Your goal – Reproduce every item below word for word, with each line unchanged.

Dataset records –
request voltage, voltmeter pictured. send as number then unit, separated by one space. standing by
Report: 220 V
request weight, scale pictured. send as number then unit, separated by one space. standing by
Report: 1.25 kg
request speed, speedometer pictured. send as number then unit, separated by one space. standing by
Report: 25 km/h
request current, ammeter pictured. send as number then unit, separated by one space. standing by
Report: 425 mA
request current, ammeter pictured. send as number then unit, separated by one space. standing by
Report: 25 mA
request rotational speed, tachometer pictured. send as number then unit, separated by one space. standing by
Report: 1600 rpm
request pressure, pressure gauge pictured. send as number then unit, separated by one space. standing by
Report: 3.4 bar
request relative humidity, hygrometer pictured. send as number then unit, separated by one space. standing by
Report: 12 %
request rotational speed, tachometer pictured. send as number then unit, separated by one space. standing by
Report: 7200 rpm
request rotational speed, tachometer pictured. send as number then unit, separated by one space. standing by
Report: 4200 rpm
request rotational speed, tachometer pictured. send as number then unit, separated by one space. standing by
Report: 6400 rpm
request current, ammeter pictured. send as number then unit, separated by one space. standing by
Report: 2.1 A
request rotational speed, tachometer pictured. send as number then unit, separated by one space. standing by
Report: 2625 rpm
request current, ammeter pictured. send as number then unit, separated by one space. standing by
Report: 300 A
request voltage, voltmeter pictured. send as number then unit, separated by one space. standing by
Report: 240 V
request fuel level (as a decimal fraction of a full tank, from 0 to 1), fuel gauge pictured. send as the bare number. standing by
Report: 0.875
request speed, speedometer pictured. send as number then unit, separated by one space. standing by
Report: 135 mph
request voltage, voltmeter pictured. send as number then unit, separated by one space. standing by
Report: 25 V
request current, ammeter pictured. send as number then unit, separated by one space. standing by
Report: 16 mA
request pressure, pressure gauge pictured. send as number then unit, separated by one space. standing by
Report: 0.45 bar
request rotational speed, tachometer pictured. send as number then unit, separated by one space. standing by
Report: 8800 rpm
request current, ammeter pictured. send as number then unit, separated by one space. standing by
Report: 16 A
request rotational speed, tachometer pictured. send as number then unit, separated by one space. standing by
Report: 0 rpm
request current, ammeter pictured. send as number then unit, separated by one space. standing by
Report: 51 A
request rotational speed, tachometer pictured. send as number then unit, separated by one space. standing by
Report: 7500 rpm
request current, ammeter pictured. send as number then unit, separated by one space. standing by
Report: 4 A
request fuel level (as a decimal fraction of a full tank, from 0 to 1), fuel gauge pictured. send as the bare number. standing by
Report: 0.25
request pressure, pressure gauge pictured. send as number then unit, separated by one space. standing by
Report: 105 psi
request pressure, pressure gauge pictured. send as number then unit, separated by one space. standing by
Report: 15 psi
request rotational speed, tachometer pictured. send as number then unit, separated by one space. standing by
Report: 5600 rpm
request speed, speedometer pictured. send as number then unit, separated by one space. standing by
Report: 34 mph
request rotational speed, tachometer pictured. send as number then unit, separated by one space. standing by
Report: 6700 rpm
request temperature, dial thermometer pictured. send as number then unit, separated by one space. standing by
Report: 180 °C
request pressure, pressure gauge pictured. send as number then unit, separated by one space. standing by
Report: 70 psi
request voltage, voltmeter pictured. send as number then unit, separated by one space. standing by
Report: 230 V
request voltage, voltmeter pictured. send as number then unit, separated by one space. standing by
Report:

Answer space –
request voltage, voltmeter pictured. send as number then unit, separated by one space. standing by
Report: 220 V
request weight, scale pictured. send as number then unit, separated by one space. standing by
Report: 1.25 kg
request speed, speedometer pictured. send as number then unit, separated by one space. standing by
Report: 25 km/h
request current, ammeter pictured. send as number then unit, separated by one space. standing by
Report: 425 mA
request current, ammeter pictured. send as number then unit, separated by one space. standing by
Report: 25 mA
request rotational speed, tachometer pictured. send as number then unit, separated by one space. standing by
Report: 1600 rpm
request pressure, pressure gauge pictured. send as number then unit, separated by one space. standing by
Report: 3.4 bar
request relative humidity, hygrometer pictured. send as number then unit, separated by one space. standing by
Report: 12 %
request rotational speed, tachometer pictured. send as number then unit, separated by one space. standing by
Report: 7200 rpm
request rotational speed, tachometer pictured. send as number then unit, separated by one space. standing by
Report: 4200 rpm
request rotational speed, tachometer pictured. send as number then unit, separated by one space. standing by
Report: 6400 rpm
request current, ammeter pictured. send as number then unit, separated by one space. standing by
Report: 2.1 A
request rotational speed, tachometer pictured. send as number then unit, separated by one space. standing by
Report: 2625 rpm
request current, ammeter pictured. send as number then unit, separated by one space. standing by
Report: 300 A
request voltage, voltmeter pictured. send as number then unit, separated by one space. standing by
Report: 240 V
request fuel level (as a decimal fraction of a full tank, from 0 to 1), fuel gauge pictured. send as the bare number. standing by
Report: 0.875
request speed, speedometer pictured. send as number then unit, separated by one space. standing by
Report: 135 mph
request voltage, voltmeter pictured. send as number then unit, separated by one space. standing by
Report: 25 V
request current, ammeter pictured. send as number then unit, separated by one space. standing by
Report: 16 mA
request pressure, pressure gauge pictured. send as number then unit, separated by one space. standing by
Report: 0.45 bar
request rotational speed, tachometer pictured. send as number then unit, separated by one space. standing by
Report: 8800 rpm
request current, ammeter pictured. send as number then unit, separated by one space. standing by
Report: 16 A
request rotational speed, tachometer pictured. send as number then unit, separated by one space. standing by
Report: 0 rpm
request current, ammeter pictured. send as number then unit, separated by one space. standing by
Report: 51 A
request rotational speed, tachometer pictured. send as number then unit, separated by one space. standing by
Report: 7500 rpm
request current, ammeter pictured. send as number then unit, separated by one space. standing by
Report: 4 A
request fuel level (as a decimal fraction of a full tank, from 0 to 1), fuel gauge pictured. send as the bare number. standing by
Report: 0.25
request pressure, pressure gauge pictured. send as number then unit, separated by one space. standing by
Report: 105 psi
request pressure, pressure gauge pictured. send as number then unit, separated by one space. standing by
Report: 15 psi
request rotational speed, tachometer pictured. send as number then unit, separated by one space. standing by
Report: 5600 rpm
request speed, speedometer pictured. send as number then unit, separated by one space. standing by
Report: 34 mph
request rotational speed, tachometer pictured. send as number then unit, separated by one space. standing by
Report: 6700 rpm
request temperature, dial thermometer pictured. send as number then unit, separated by one space. standing by
Report: 180 °C
request pressure, pressure gauge pictured. send as number then unit, separated by one space. standing by
Report: 70 psi
request voltage, voltmeter pictured. send as number then unit, separated by one space. standing by
Report: 230 V
request voltage, voltmeter pictured. send as number then unit, separated by one space. standing by
Report:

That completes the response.